- **EXTRAIT DU TEXTE**
----------------------------------------
Il se retrouve au bas de la hiérarchie, à devoir apprendre
toutes les subtilités d’un job coupe-gorge où chaque seconde
est comptée, avec des déductions opérées sur le salaire au
moindre retard. Dans un monde de livreurs venus de tous
horizons et toutes conditions sociales, il multiplie les
erreurs, et se retrouve avec un salaire négatif à la fin du
mois, après avoir payé le coût de son uniforme et la
location de son scooter et de sa boîte de livraison ; rien
n’est donné.
----------------------------------------
(Données recueillies)
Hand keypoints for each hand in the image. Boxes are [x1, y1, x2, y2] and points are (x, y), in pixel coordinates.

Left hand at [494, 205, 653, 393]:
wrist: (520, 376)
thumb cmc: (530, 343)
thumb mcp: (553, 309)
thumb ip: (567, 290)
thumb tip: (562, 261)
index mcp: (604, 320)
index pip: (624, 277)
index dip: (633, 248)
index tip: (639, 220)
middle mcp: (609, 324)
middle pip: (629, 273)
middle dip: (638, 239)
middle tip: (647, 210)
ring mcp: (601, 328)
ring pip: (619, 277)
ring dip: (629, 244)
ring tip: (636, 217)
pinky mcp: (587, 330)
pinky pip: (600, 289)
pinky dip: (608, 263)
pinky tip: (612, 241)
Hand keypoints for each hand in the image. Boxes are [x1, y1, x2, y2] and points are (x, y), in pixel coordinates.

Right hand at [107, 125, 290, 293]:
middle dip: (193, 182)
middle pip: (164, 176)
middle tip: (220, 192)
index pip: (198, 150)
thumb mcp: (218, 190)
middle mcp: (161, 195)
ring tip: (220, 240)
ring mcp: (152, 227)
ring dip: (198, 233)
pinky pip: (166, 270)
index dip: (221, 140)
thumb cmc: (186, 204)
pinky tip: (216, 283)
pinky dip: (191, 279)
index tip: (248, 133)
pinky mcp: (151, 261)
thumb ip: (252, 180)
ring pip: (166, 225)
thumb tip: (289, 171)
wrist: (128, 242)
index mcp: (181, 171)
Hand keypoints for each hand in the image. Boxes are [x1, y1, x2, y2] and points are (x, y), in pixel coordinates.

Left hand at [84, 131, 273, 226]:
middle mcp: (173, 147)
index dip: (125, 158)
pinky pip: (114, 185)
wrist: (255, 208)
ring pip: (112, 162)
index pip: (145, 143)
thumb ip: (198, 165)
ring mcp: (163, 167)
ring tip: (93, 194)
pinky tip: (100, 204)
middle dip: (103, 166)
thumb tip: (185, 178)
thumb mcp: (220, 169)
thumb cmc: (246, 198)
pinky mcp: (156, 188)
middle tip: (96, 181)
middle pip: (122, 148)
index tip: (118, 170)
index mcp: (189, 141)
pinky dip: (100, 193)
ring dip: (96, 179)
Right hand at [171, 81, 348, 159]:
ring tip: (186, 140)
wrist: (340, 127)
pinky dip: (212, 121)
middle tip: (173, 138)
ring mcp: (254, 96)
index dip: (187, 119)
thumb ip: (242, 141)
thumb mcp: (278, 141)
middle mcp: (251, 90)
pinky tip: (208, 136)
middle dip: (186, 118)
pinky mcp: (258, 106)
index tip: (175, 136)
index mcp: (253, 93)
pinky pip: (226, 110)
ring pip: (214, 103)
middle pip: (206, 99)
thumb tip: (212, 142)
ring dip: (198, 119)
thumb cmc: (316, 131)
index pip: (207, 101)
----------------------------------------
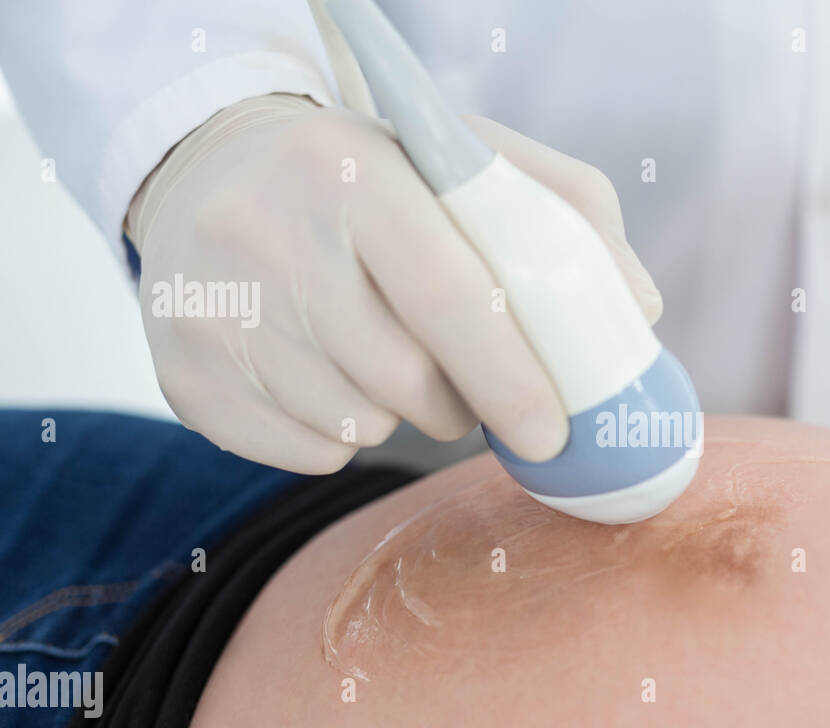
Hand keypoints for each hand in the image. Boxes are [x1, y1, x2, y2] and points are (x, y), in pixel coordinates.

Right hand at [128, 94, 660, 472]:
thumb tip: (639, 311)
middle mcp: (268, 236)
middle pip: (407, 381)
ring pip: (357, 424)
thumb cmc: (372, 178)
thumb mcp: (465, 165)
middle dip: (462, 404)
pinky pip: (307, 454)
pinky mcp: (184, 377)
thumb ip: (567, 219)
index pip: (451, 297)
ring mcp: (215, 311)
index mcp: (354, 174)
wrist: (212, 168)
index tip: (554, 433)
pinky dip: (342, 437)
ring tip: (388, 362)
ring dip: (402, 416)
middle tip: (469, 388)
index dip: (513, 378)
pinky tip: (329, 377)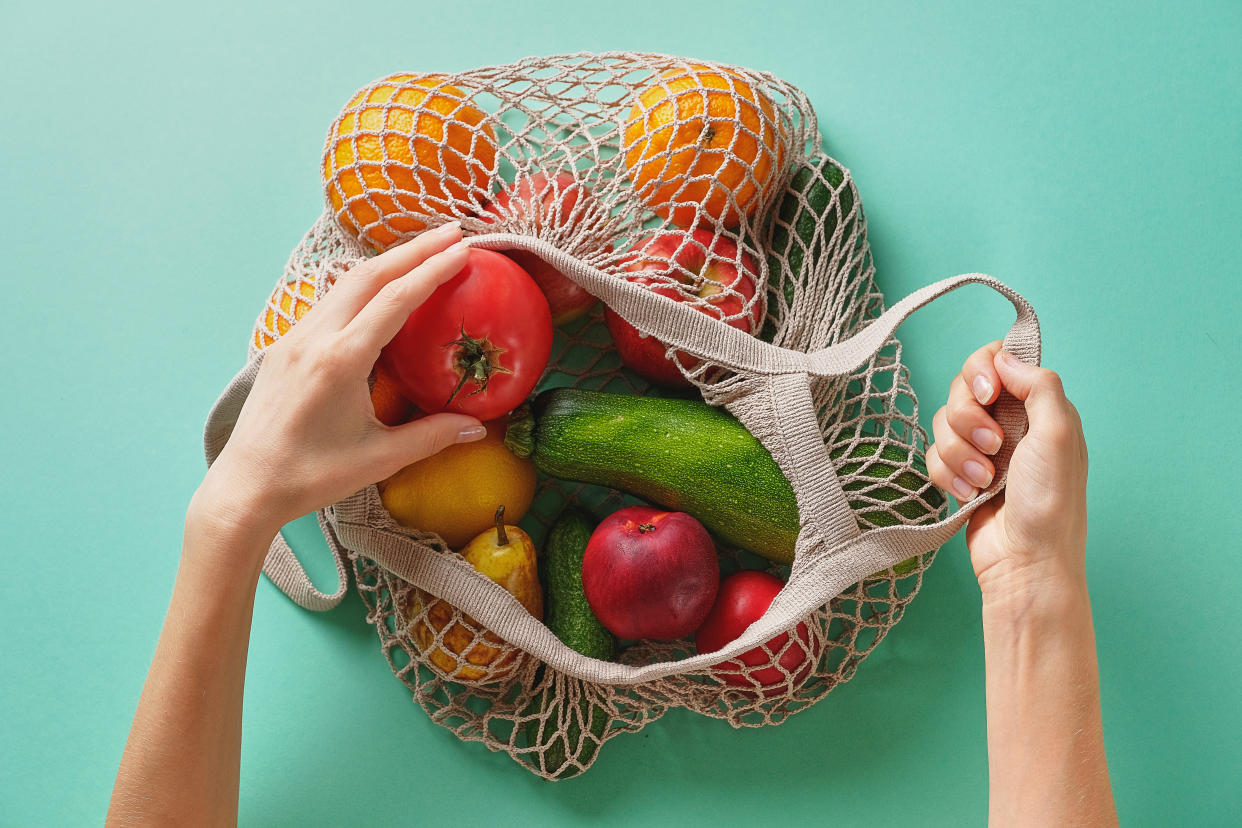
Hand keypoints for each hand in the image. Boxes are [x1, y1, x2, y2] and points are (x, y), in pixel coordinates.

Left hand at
----------------------------------------
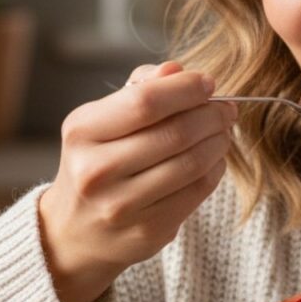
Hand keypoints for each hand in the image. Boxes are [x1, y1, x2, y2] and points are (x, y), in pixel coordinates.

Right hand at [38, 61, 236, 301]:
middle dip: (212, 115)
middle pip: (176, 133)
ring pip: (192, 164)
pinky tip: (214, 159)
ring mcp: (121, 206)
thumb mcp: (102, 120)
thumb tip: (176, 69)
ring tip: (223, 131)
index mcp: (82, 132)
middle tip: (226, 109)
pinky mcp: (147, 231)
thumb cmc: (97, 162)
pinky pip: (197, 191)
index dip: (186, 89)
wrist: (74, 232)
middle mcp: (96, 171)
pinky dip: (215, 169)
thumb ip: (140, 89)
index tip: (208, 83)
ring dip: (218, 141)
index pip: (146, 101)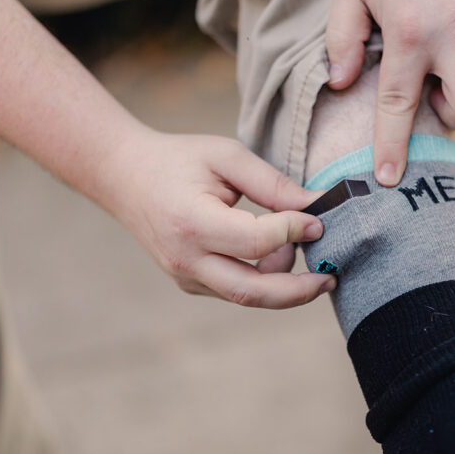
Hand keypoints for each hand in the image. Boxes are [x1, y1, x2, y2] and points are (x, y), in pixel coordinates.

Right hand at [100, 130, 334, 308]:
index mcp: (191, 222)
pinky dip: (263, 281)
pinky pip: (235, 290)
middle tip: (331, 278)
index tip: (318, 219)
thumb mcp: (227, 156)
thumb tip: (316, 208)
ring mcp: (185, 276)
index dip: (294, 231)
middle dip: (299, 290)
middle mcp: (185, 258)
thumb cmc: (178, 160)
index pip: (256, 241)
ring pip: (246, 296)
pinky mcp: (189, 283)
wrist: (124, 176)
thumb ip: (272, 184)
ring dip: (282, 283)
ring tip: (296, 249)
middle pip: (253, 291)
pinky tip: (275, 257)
----------------------------------------
- **CONSIGNES**
1. Selon l'extrait sur le métier de livreur, que subit le salaire au moindre retard ?
2. Transcrivez le passage de l'extrait sur le métier de livreur qui commence par les mots contenant "Il se retrouve" et se termine par "n’est donné.".

- **RÉPONSES ATTENDUES**
1. Des déductions y sont opérées.

2.
Il se retrouve au bas de la hiérarchie, à devoir apprendre
toutes les subtilités d’un job coupe-gorge où chaque seconde
est comptée, avec des déductions opérées sur le salaire au
moindre retard. Dans un monde de livreurs venus de tous
horizons et toutes conditions sociales, il multiplie les
erreurs, et se retrouve avec un salaire négatif à la fin du
mois, après avoir payé le coût de son uniforme et la
location de son scooter et de sa boîte de livraison ; rien
n’est donné.